PD 500 shunt regulator triode

This is quite a weired tube. It was used at the beginning of the colour-TV era to stabilize the high voltage for the colour picture tubes. It was set as a shunt load in parallel to the picture tube plate and ground. During dark frames, when the picture tube didn't need much HV power, this shunt tube was opened a bit more by reducing its negative grid bias voltage. So it was adding its load to the now missing picture tube load and did provide in this way a quite constant "overall load" for the line transformer, who also produced the HV power. In this way, a dangerous increase of the plate voltage above 27.5 kV could be omitted and it could be stabilized within 25 - 27 kV. Grid bias swing was about -30 to -3 V.

It is obvious, that this is the most inefficient way to stabilize a voltage - just "heating away" the excessive power (that prior had to be generated with expensive high-power tubes such as the PL 519 and PY 500) really looks very strange today.
 

To meet these reqirements, the PD 500 was of a somewhat exotic construction: A linear electrode assembly, the cathode (0.3 A, 7.5 V) and the coaxial grid laying horizontally at the base of the tube.
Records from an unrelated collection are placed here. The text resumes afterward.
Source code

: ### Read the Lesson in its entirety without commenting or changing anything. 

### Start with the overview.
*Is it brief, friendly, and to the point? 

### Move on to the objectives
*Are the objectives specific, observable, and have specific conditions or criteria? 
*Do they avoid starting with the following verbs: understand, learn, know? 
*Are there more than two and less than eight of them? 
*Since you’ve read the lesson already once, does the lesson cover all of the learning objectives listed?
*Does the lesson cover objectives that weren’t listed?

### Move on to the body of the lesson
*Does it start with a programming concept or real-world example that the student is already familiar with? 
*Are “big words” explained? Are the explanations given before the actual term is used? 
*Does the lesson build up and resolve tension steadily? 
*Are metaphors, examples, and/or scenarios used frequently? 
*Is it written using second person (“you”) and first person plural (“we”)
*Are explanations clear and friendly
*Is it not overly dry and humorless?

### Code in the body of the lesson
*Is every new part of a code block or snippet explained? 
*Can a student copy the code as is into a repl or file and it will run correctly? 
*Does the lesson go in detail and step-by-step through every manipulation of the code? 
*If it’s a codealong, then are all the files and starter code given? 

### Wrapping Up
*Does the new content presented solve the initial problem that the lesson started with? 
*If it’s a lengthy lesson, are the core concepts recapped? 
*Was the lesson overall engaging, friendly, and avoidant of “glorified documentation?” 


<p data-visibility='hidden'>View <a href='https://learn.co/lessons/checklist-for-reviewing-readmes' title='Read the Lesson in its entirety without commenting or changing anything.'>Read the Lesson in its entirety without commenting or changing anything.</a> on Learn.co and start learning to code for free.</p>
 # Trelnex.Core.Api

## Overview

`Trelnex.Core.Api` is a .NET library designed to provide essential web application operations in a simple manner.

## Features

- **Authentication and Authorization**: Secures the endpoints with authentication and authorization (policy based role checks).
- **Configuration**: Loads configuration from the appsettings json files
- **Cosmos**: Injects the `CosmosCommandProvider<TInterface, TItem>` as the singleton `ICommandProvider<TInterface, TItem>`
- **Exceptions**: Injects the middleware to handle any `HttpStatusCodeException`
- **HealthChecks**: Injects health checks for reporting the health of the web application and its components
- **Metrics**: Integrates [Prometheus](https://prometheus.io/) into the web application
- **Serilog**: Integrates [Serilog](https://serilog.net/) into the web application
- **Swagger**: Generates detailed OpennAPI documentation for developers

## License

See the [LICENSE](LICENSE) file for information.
Both were shielded against the extremely strong electric fields by a cup-shaped cylinder (compare the HV-rectifiers 866A and 872A). The anode was made of a hollow hard-metal cylinder, supported at the top cap. Electron impact occurred only at the closed front side of this cylinder, which already was located within the shielding array - see photo. Due to the extreme acceleration of the electrons by the high voltage (25 - 27 kV), quite an intense X-radiation was generated at the plate, which often also was beginning to glow (max. load was 25 W). When looking at it against a white background, the glass bulb of the tube shown here shows a light violet colouration in the impact region, typical for longtime X-ray exposure. The hollow construction of the anode cylinder also was a means to reduce the emission of X-rays as far as possible. But despite of all this, this tube had to be built into a shielding steel case, together with the HV rectifier tube, type GY 501.